VORLIEGENDE DATEN.
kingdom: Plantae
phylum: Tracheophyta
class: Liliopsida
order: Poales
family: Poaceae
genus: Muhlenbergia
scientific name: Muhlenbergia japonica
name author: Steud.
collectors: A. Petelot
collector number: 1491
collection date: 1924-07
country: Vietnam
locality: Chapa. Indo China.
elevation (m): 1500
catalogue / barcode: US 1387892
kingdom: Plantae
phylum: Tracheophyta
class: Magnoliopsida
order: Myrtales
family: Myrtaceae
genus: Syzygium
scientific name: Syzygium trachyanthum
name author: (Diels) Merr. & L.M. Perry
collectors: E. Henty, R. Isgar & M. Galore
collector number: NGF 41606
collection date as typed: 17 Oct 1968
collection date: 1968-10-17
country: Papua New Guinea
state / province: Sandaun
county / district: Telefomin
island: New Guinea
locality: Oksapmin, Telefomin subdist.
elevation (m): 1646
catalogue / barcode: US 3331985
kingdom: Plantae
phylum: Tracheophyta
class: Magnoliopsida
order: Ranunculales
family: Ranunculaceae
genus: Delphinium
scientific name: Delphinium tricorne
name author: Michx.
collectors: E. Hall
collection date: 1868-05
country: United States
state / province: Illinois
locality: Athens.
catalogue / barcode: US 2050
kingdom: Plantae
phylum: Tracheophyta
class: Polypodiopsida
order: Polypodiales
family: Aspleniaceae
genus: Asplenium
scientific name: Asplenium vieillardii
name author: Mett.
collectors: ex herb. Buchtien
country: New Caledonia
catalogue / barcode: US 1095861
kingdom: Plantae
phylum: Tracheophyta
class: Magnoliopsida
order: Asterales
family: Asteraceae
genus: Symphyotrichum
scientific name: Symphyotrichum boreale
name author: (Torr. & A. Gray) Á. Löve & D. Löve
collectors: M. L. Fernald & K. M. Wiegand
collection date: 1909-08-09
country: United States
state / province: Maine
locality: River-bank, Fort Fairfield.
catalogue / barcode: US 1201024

AUFGABE. Bearbeite die Datensätze oben: Schreib sie noch einmal ab, setz überall „site“ statt „locality“ ein und lass alles andere unverändert.

ANTWORT.
kingdom: Plantae
phylum: Tracheophyta
class: Liliopsida
order: Poales
family: Poaceae
genus: Muhlenbergia
scientific name: Muhlenbergia japonica
name author: Steud.
collectors: A. Petelot
collector number: 1491
collection date: 1924-07
country: Vietnam
site: Chapa. Indo China.
elevation (m): 1500
catalogue / barcode: US 1387892
kingdom: Plantae
phylum: Tracheophyta
class: Magnoliopsida
order: Myrtales
family: Myrtaceae
genus: Syzygium
scientific name: Syzygium trachyanthum
name author: (Diels) Merr. & L.M. Perry
collectors: E. Henty, R. Isgar & M. Galore
collector number: NGF 41606
collection date as typed: 17 Oct 1968
collection date: 1968-10-17
country: Papua New Guinea
state / province: Sandaun
county / district: Telefomin
island: New Guinea
site: Oksapmin, Telefomin subdist.
elevation (m): 1646
catalogue / barcode: US 3331985
kingdom: Plantae
phylum: Tracheophyta
class: Magnoliopsida
order: Ranunculales
family: Ranunculaceae
genus: Delphinium
scientific name: Delphinium tricorne
name author: Michx.
collectors: E. Hall
collection date: 1868-05
country: United States
state / province: Illinois
site: Athens.
catalogue / barcode: US 2050
kingdom: Plantae
phylum: Tracheophyta
class: Polypodiopsida
order: Polypodiales
family: Aspleniaceae
genus: Asplenium
scientific name: Asplenium vieillardii
name author: Mett.
collectors: ex herb. Buchtien
country: New Caledonia
catalogue / barcode: US 1095861
kingdom: Plantae
phylum: Tracheophyta
class: Magnoliopsida
order: Asterales
family: Asteraceae
genus: Symphyotrichum
scientific name: Symphyotrichum boreale
name author: (Torr. & A. Gray) Á. Löve & D. Löve
collectors: M. L. Fernald & K. M. Wiegand
collection date: 1909-08-09
country: United States
state / province: Maine
site: River-bank, Fort Fairfield.
catalogue / barcode: US 1201024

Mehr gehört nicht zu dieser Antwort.